What if I said that you have learned to love your pain.
“I have a high pain tolerance.”
We will do whatever we can to mask our pain to keep up with our lifestyles. But, it comes at a price.
Maintaining your pain tolerance is maintaining your relationship to your lifestyle, which keeps you in the past. And since we love the familiar, we can learn to love the pain.
Everything comes at a price. There is only so much we can take before that window of tolerance begins to narrow. We may get used to adapting, moving differently, changing paths, or popping that extra pain pill to keep up with our lifestyle. We may even stop living our lives at our greatest potential all together.
We are smart. And by we, I mean our mind and nervous system collectively. As living-breathing-beings we are wired to consistently meet the demands and threats in our lives. Trauma is an event or experience that threatens the survival of the individual. In other words, a threat is trauma and trauma is a threat.
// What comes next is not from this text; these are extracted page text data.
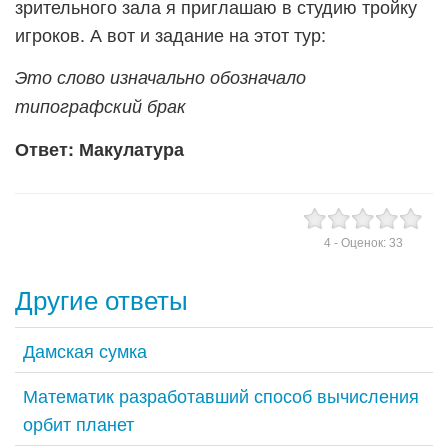
зрительного зала я приглашаю в студию тройку
игроков. А вот и задание на этот тур:
Это слово изначально обозначало
типографский брак
Ответ: Макулатура
4
- Оценок:
33
Другие ответы
Дамская сумка
Математик разработавший способ вычисления
орбит планет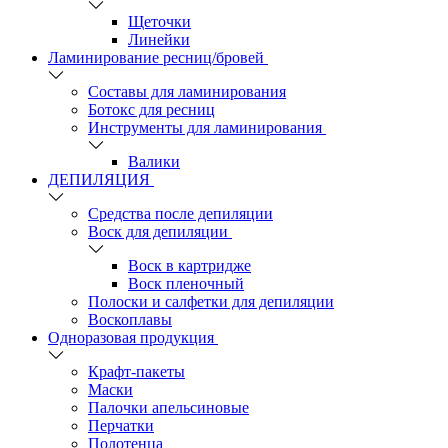
Щеточки
Линейки
Ламинирование ресниц/бровей
Составы для ламинирования
Ботокс для ресниц
Инструменты для ламинирования
Валики
ДЕПИЛЯЦИЯ
Средства после депиляции
Воск для депиляции
Воск в картридже
Воск пленочный
Полоски и салфетки для депиляции
Воскоплавы
Одноразовая продукция
Крафт-пакеты
Маски
Палочки апельсиновые
Перчатки
Полотенца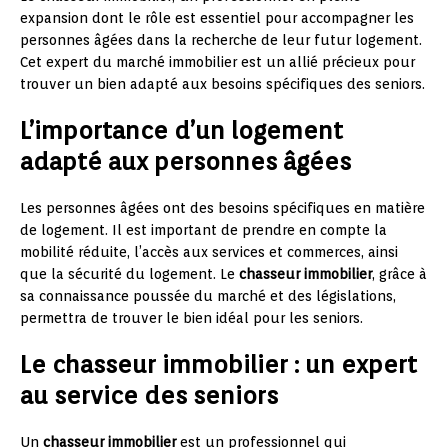
expansion dont le rôle est essentiel pour accompagner les
personnes âgées dans la recherche de leur futur logement.
Cet expert du marché immobilier est un allié précieux pour
trouver un bien adapté aux besoins spécifiques des seniors.
L’importance d’un logement
adapté aux personnes âgées
Les personnes âgées ont des besoins spécifiques en matière
de logement. Il est important de prendre en compte la
mobilité réduite, l’accès aux services et commerces, ainsi
que la sécurité du logement. Le
chasseur immobilier
, grâce à
sa connaissance poussée du marché et des législations,
permettra de trouver le bien idéal pour les seniors.
Le chasseur immobilier : un expert
au service des seniors
Un
chasseur immobilier
est un professionnel qui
So anything that threatens the individual will force an adaptation.
A stress response or an adaptation can look very different for many individuals.
You’ve heard it before: fight, flight, freeze or fawn. Which trauma response and pattern are you in today, this year, yesterday, or your entire life?
We live in our strengthened patterns. Whether it’s your preferred driving hand, kicking foot or preferred side of sleeping, chronic toxic relationships, you have learned and strengthened that pattern. Similarly, we strengthen our patterns of love, sadness and pain. This phenomenon is directly related to the interconnectedness between the pain and reward systems in our brain. We learn to believe the false impressions of ourselves.
“The more I paint the more I like everything.” ~ Basquiat
Research has shown that the brain's reward and pain systems are interconnected and can interact with each other. For example, studies have shown that the brain's pain system can modulate the activity of the reward system, leading to changes in how we perceive and respond to rewarding stimuli.